__Extracted entries__.
****

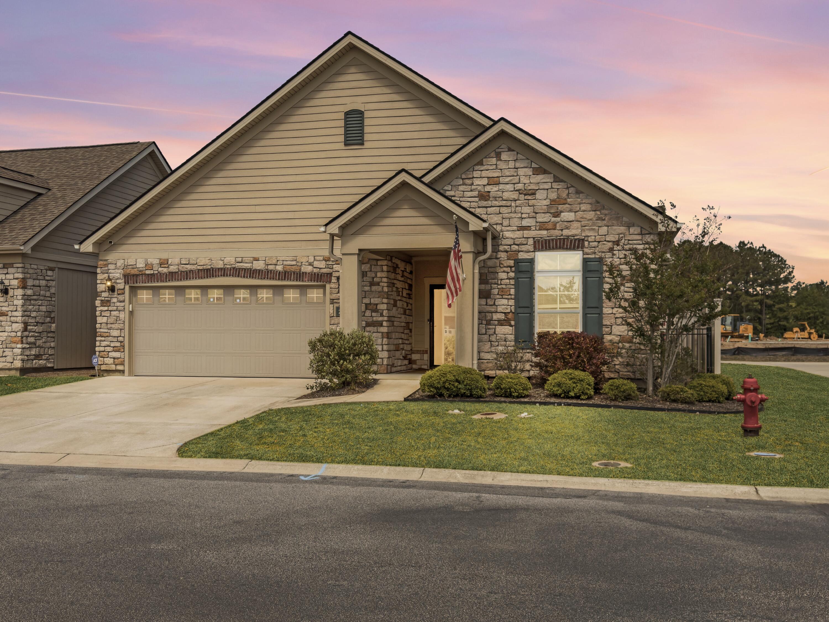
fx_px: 838
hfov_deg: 52.6
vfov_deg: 40.7
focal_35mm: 35
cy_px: 311
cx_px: 414
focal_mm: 6.76
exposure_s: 1/4900
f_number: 1.8
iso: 100
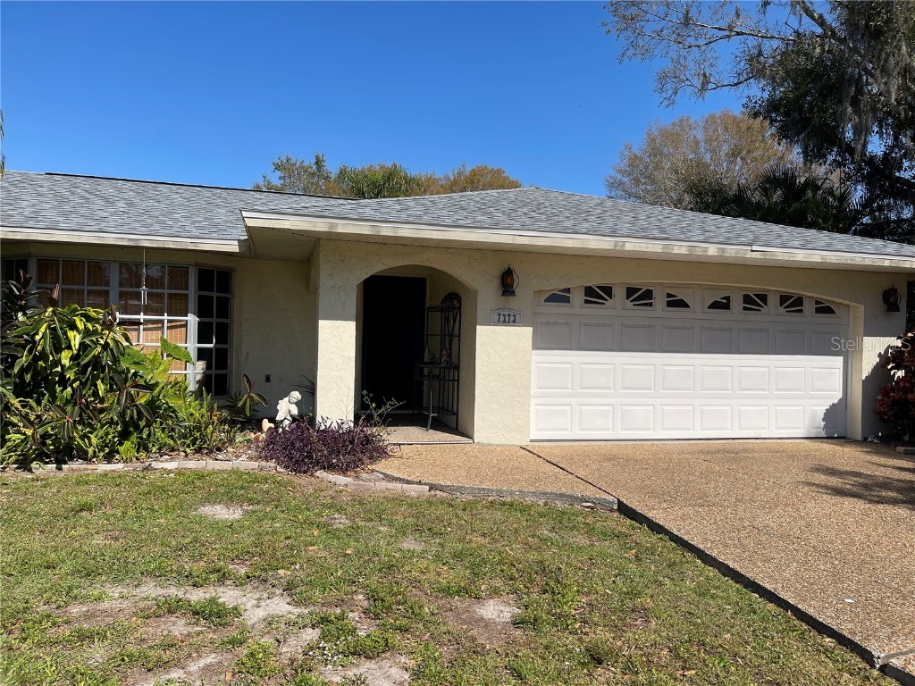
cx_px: 458
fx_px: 661
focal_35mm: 25
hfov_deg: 69.4
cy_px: 343
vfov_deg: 54.9
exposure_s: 1/4348
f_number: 1.6
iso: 32
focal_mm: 5.1
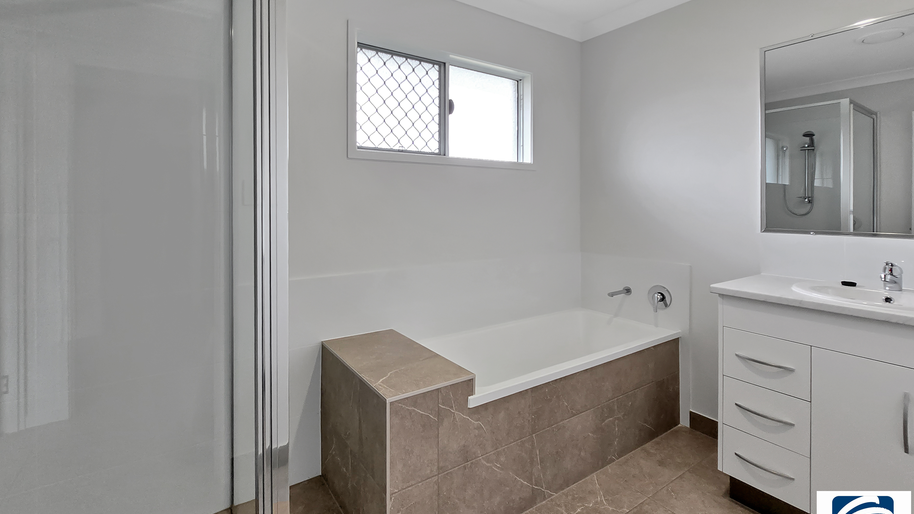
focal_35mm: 15
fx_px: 364
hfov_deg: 103.0
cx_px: 446
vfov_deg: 70.5
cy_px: 256
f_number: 2.2
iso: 64
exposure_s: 1/100
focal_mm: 2.2
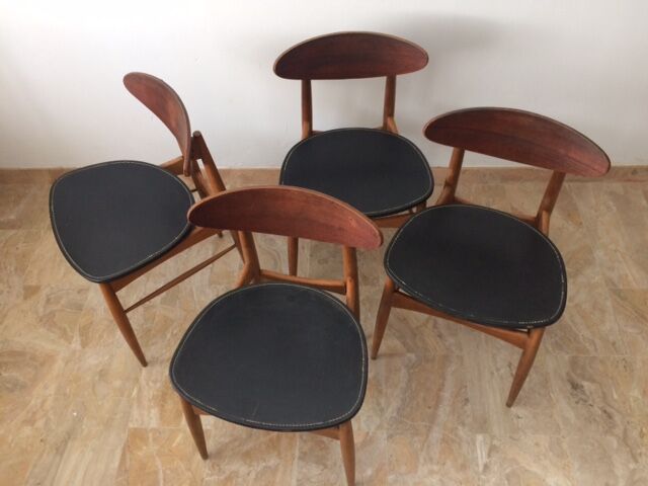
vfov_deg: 48.2
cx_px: 324
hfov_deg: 61.7
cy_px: 243
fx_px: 543
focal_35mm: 29
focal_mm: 4.15
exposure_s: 1/33
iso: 125
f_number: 2.2
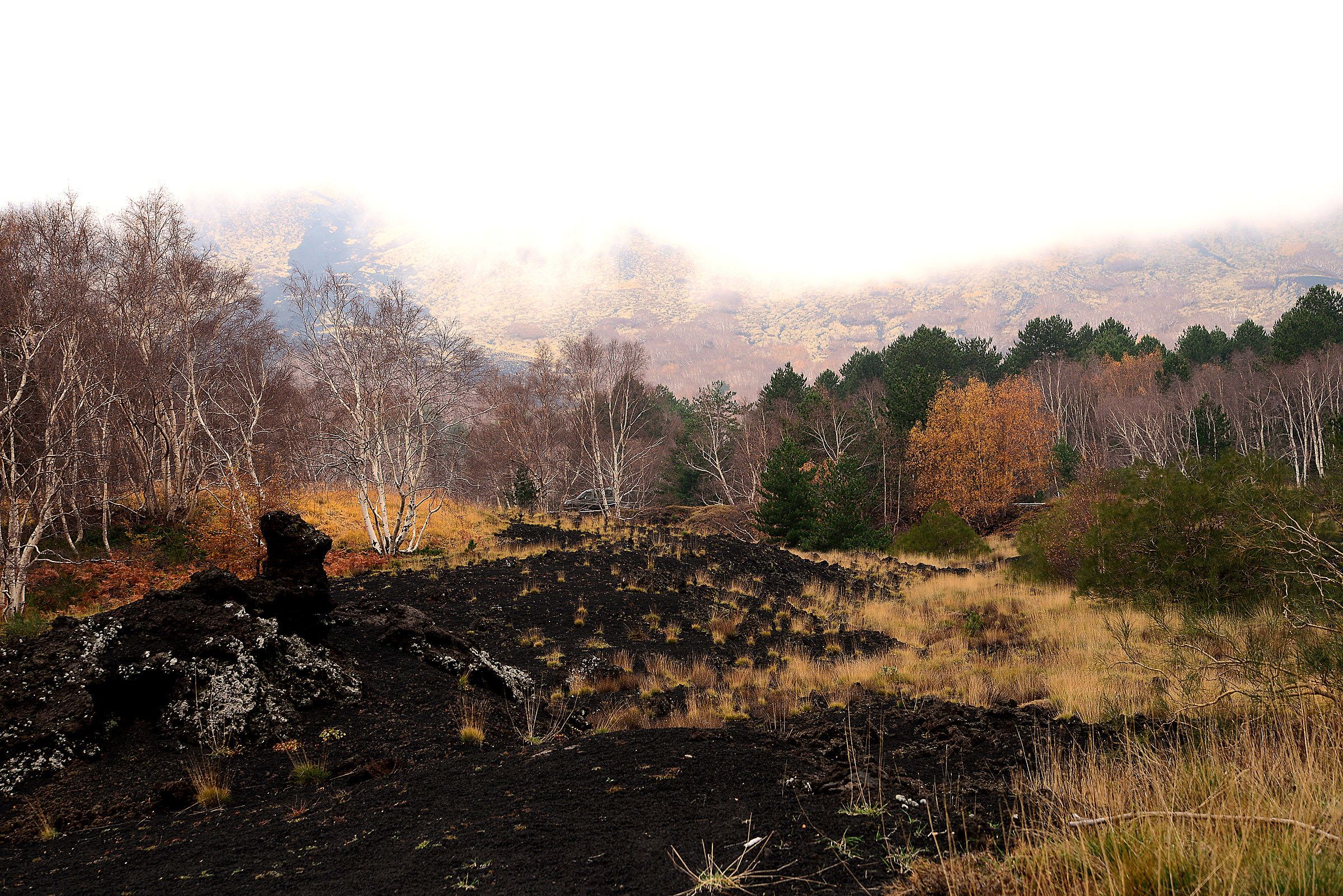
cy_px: 448
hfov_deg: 28.1
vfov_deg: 18.9
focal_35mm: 72
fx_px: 2687
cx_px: 672
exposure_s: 1/80
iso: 200
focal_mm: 72
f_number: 9
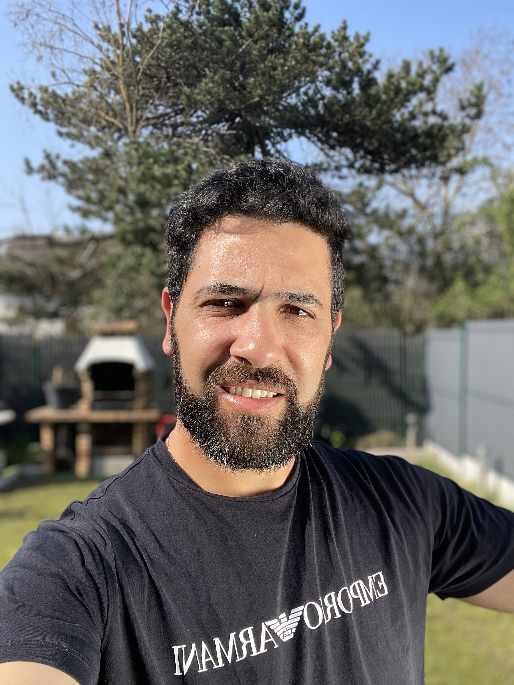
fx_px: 594
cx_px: 257
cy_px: 342
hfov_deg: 46.8
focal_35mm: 30
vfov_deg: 60.0
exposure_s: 1/1458
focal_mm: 2.71
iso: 32
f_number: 2.2
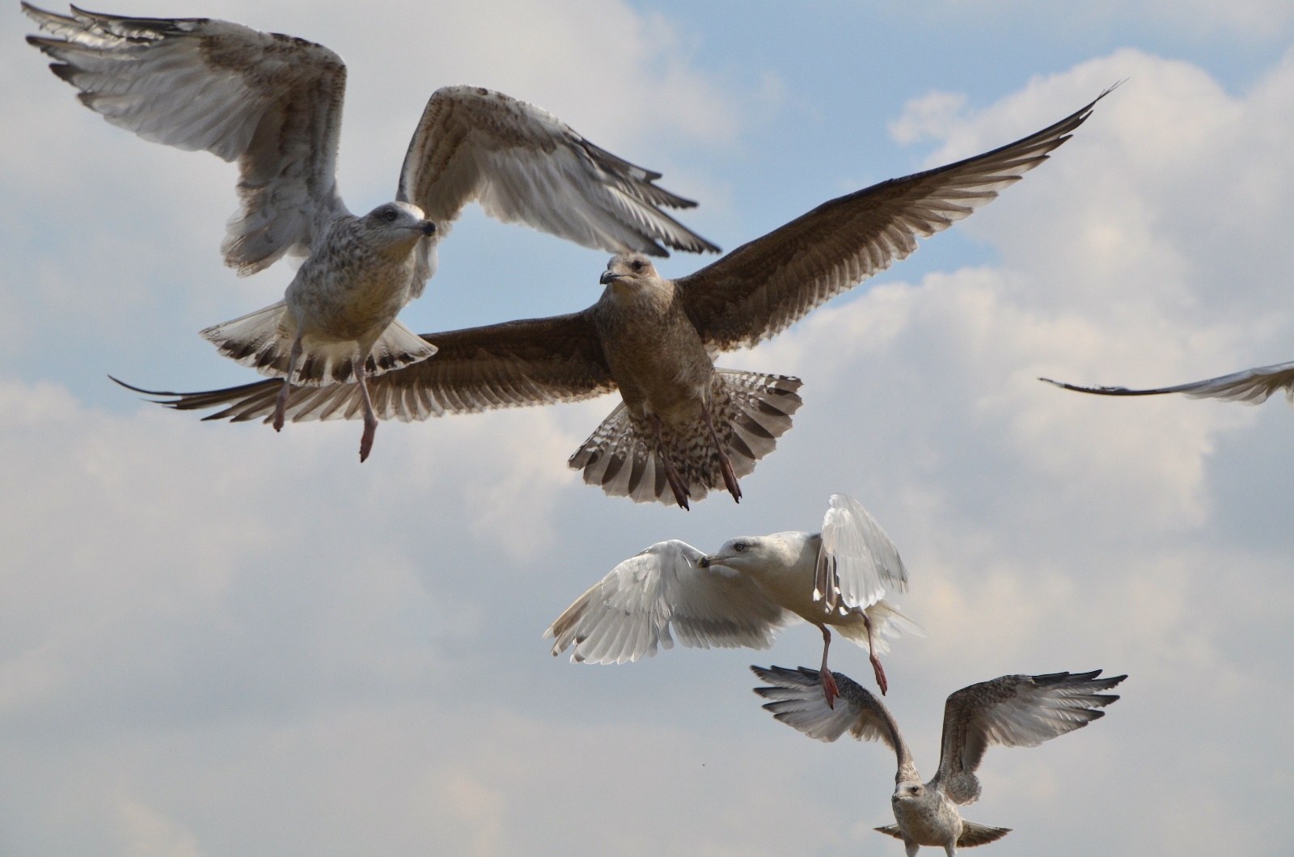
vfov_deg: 8.7
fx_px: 5650
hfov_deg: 13.1
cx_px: 647
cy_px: 428
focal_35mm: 158
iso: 400
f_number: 11
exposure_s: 1/2000
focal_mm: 105
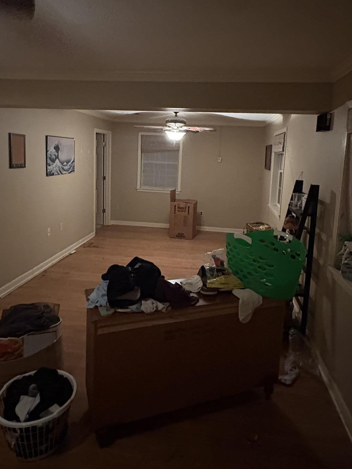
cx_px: 178
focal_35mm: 24
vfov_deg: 71.0
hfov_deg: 56.8
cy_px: 193
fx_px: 325
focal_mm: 2.22
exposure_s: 1/24
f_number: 2.2
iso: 1600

****

__Problem to work on__. Once the line containing "hfov_deg: 46.8" has been found, write out exactly that line and each one after it through the end of the data, leaving out every picture.

__Response__.
hfov_deg: 46.8
focal_35mm: 30
vfov_deg: 60.0
exposure_s: 1/1458
focal_mm: 2.71
iso: 32
f_number: 2.2
vfov_deg: 8.7
fx_px: 5650
hfov_deg: 13.1
cx_px: 647
cy_px: 428
focal_35mm: 158
iso: 400
f_number: 11
exposure_s: 1/2000
focal_mm: 105
cx_px: 178
focal_35mm: 24
vfov_deg: 71.0
hfov_deg: 56.8
cy_px: 193
fx_px: 325
focal_mm: 2.22
exposure_s: 1/24
f_number: 2.2
iso: 1600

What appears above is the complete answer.